The breakthrough came Wednesday, one day after lawmakers huddled with President Barack Obama at the White House. Lawmakers are expected to vote as early as Thursday on the deal that would lower rates before students return to campus.

The deal would offer students lower interest rates through the 2015 academic year but then rates were expected to soar. Undergraduates could face rates as high as 8.25 percent, while graduate students would see rates as high as 9.5 percent and parents’ rates would top out at 10.5 percent.

The deal is described by Republican and Democratic aides who insist on anonymity because they are not authorized to discuss the ongoing negotiations by name.

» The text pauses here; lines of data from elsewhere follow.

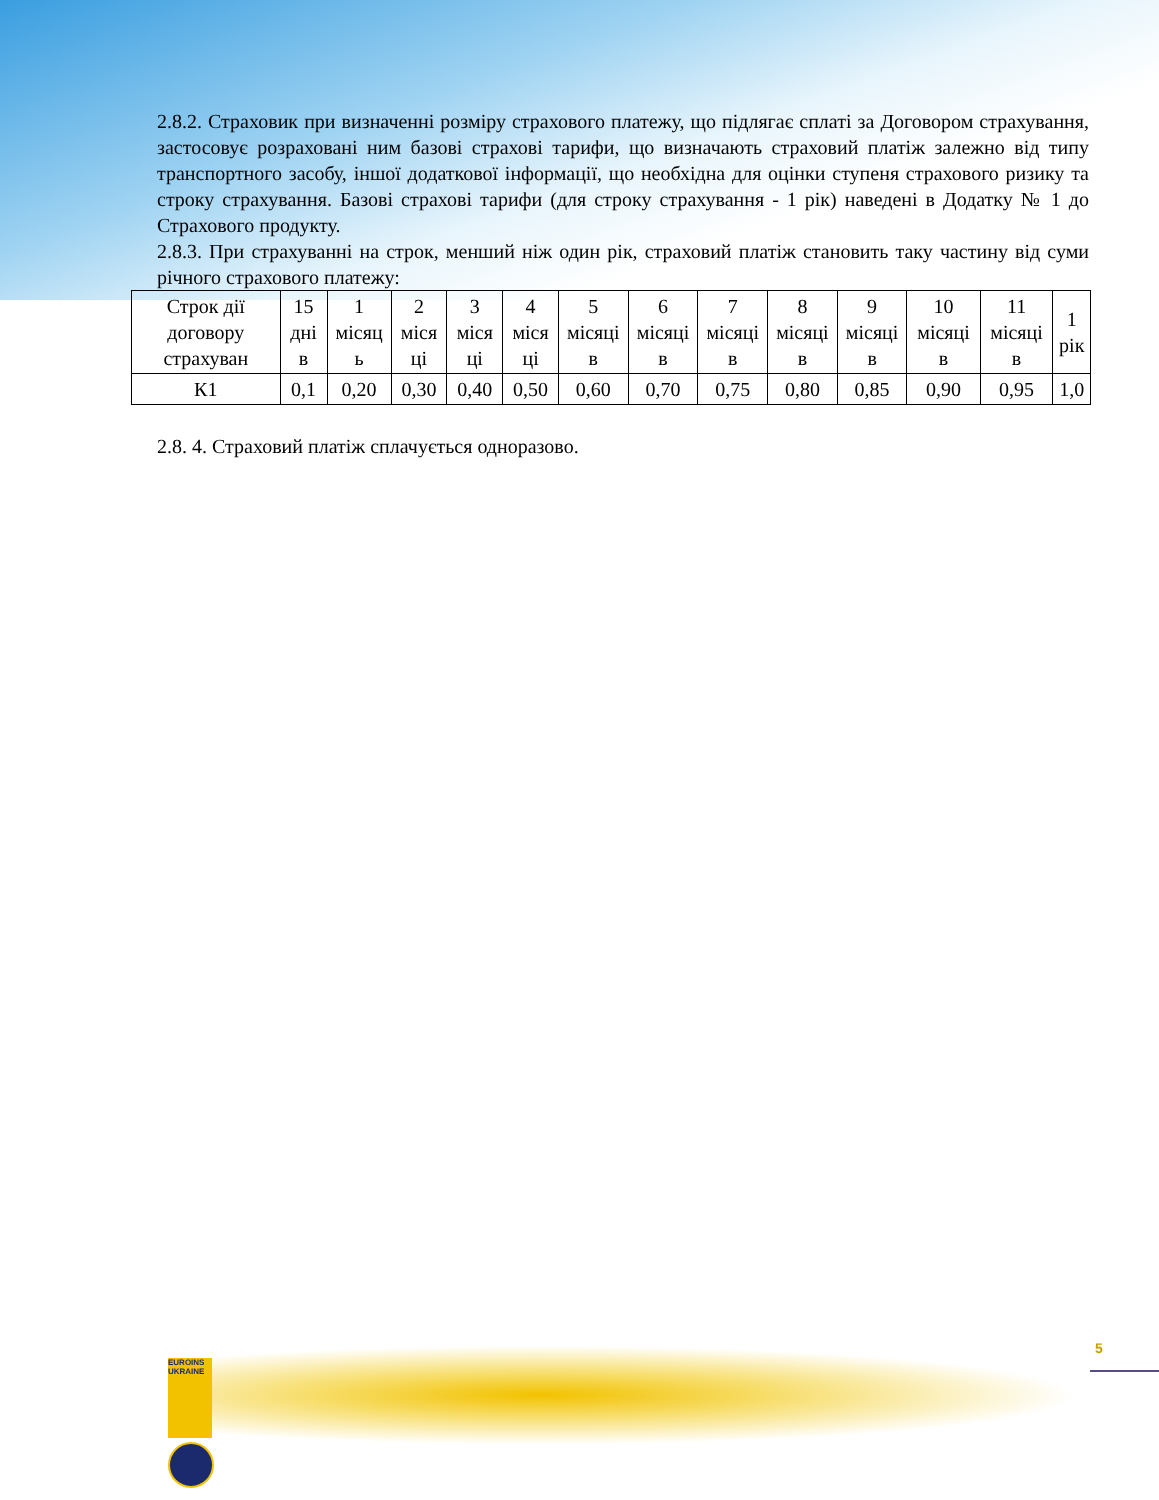2.8.2. Страховик при визначенні розміру страхового платежу, що підлягає сплаті за Договором страхування, застосовує розраховані ним базові страхові тарифи, що визначають страховий платіж залежно від типу транспортного засобу, іншої додаткової інформації, що необхідна для оцінки ступеня страхового ризику та строку страхування. Базові страхові тарифи (для строку страхування - 1 рік) наведені в Додатку № 1 до Страхового продукту.
2.8.3. При страхуванні на строк, менший ніж один рік, страховий платіж становить таку частину від суми річного страхового платежу:
| Строк дії договору страхуван | 15 дні в | 1 місяц ь | 2 міся ці | 3 міся ці | 4 міся ці | 5 місяці в | 6 місяці в | 7 місяці в | 8 місяці в | 9 місяці в | 10 місяці в | 11 місяці в | 1 рік |
| --- | --- | --- | --- | --- | --- | --- | --- | --- | --- | --- | --- | --- | --- |
| К1 | 0,1 | 0,20 | 0,30 | 0,40 | 0,50 | 0,60 | 0,70 | 0,75 | 0,80 | 0,85 | 0,90 | 0,95 | 1,0 |
2.8. 4. Страховий платіж сплачується одноразово.
EUROINS UKRAINE
5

THIS IS A BREAKING NEWS UPDATE. Check back soon for further information. AP’s earlier story is below.

The bipartisan proposal is the latest to emerge from near constant work to undo a rate hike that took hold for subsidized Stafford loans on July 1. Rates for new subsidized Stafford loans doubled from 3.4 percent to 6.8 percent, adding roughly $2,600 to students’ education costs.

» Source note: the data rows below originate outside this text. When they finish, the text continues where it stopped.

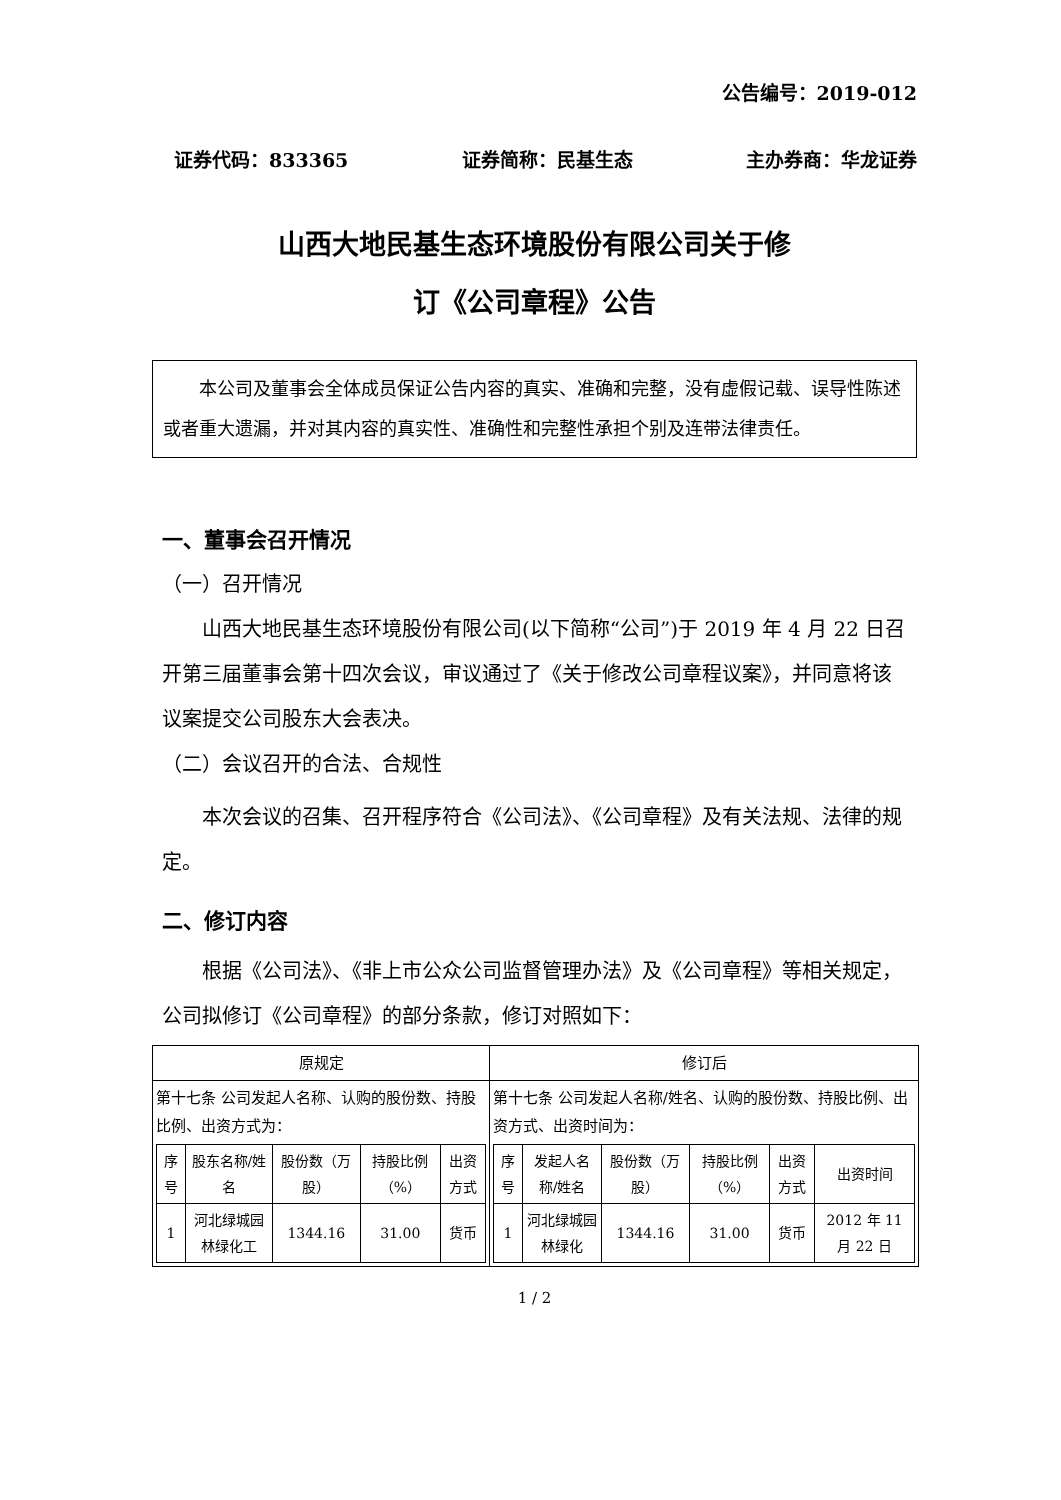公告编号：2019-012
证券代码：833365 证券简称：民基生态 主办券商：华龙证券
山西大地民基生态环境股份有限公司关于修
订《公司章程》公告
本公司及董事会全体成员保证公告内容的真实、准确和完整，没有虚假记载、误导性陈述或者重大遗漏，并对其内容的真实性、准确性和完整性承担个别及连带法律责任。
一、董事会召开情况
（一）召开情况
山西大地民基生态环境股份有限公司(以下简称“公司”)于 2019 年 4 月 22 日召开第三届董事会第十四次会议，审议通过了《关于修改公司章程议案》，并同意将该议案提交公司股东大会表决。
（二）会议召开的合法、合规性
本次会议的召集、召开程序符合《公司法》、《公司章程》及有关法规、法律的规定。
二、修订内容
根据《公司法》、《非上市公众公司监督管理办法》及《公司章程》等相关规定，公司拟修订《公司章程》的部分条款，修订对照如下：
| 原规定 | 修订后 |
| --- | --- |
| 第十七条 公司发起人名称、认购的股份数、持股比例、出资方式为： / 序号 / 股东名称/姓名 / 股份数（万股） / 持股比例（%） / 出资方式 / / 1 / 河北绿城园林绿化工 / 1344.16 / 31.00 / 货币 / | 第十七条 公司发起人名称/姓名、认购的股份数、持股比例、出资方式、出资时间为： / 序号 / 发起人名称/姓名 / 股份数（万股） / 持股比例（%） / 出资方式 / 出资时间 / / 1 / 河北绿城园林绿化 / 1344.16 / 31.00 / 货币 / 2012 年 11 月 22 日 / |
1 / 2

Lawmakers and their top aides have been tinkering with various proposal — nudging here, trimming there — trying to find a deal that avoids added red ink for students and the government alike.

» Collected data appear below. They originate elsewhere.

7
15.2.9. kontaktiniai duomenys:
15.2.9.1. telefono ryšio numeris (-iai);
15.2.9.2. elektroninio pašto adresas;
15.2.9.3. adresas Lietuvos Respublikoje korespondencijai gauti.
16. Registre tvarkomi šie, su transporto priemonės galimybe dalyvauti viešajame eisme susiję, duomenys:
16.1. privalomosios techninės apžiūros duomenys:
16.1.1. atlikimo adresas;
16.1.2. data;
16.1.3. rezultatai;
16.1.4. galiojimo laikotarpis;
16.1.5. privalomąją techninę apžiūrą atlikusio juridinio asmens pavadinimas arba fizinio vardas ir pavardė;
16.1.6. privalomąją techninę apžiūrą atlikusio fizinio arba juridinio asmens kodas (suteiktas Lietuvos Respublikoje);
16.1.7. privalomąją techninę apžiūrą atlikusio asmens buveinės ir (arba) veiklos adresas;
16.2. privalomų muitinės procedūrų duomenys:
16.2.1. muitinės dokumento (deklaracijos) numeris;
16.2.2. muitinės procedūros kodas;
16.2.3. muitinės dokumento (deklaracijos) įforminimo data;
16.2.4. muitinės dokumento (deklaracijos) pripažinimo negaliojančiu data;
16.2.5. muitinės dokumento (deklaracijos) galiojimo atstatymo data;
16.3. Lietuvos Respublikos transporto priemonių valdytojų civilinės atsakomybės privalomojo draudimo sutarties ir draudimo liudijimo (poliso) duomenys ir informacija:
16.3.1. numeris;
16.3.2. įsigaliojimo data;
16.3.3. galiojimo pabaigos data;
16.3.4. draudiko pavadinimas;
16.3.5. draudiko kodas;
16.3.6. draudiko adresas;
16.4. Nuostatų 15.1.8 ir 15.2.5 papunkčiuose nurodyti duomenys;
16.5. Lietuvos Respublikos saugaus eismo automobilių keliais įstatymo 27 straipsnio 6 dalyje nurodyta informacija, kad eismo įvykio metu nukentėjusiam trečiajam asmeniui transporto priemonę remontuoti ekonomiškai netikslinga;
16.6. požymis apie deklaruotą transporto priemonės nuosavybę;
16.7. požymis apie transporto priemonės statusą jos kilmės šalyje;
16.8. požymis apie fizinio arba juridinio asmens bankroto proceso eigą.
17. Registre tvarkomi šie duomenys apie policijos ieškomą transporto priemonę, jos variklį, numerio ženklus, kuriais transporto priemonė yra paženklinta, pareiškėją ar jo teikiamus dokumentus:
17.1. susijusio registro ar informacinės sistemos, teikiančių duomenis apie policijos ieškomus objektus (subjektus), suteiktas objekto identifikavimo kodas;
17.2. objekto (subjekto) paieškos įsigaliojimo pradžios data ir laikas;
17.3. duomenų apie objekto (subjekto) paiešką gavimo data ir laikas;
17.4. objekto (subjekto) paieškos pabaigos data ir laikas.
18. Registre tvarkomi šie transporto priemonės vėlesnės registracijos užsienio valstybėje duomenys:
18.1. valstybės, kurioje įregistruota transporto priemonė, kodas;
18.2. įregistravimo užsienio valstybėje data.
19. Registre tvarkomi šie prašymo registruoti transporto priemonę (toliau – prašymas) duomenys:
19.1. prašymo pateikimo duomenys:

The rate hike did not affect interest rates on existing student loans for undergraduate students, graduate students or parents.

Lawmakers from both parties have tried to restore subsidized Stafford loan interest rates without adding to the deficit. To accomplish that, they have been tinkering with rates on all federal direct lending programs. In most cases, they have linked rates to the financial markets; the result has been lower rates in the short-term but larger bills for future classes.

Undergraduates last year borrowed at 3.4 percent or 6.8 percent, depending on their financial need. Graduate students had access to federal loans at 6.8 percent and parents borrowed at 7.9 percent.

Under the deal being considered, all undergraduates this fall would borrow at 3.85 percent interest rates. Graduate students would have access to loans at 5.4 percent and parents would be able to borrow at 6.4 percent.

But if the economy improves as congressional economists predict, rates would climb in coming years.

The details were still subject to change and aides on Wednesday said previous agreements on student loans have fallen apart after the Congressional Budget Office has returned estimates on how much the system would cost over the next decade.

Lawmakers from both parties met with Obama and Vice President Joe Biden a day earlier at the White House. An outline of an agreement seemed to be taking shape Tuesday, with Democratic Sen. Dick Durbin of Illinois and Republican Sen. Lamar Alexander of Tennessee guiding the talks.

Sen. Tom Harkin, the Iowa Democrat who chairs the Senate’s education panel, said the caps on interest rates were still too high. That seemed to again derail the talks.

Sen. Joe Manchin, D-W.Va., Sen. Richard Burr, R-N.C., Sen. Tom Coburn, R-Okla., and Sen. Angus King, I-Maine, were also part of the negotiations on Thursday.

Senators returned to talks on Thursday in Durbin’s office although Harkin continued to object to the high rate on caps.

The House has already passed student loan legislation that also links interest rates to the 10-year Treasury note. If the Senate can reach a deal, the differences between its version and the House version could be resolved before students return to campus this fall.

So far, few students have borrowed for fall classes. Students typically do not take out loans until just before they return to campus and Congress still has time to restore the lower rates.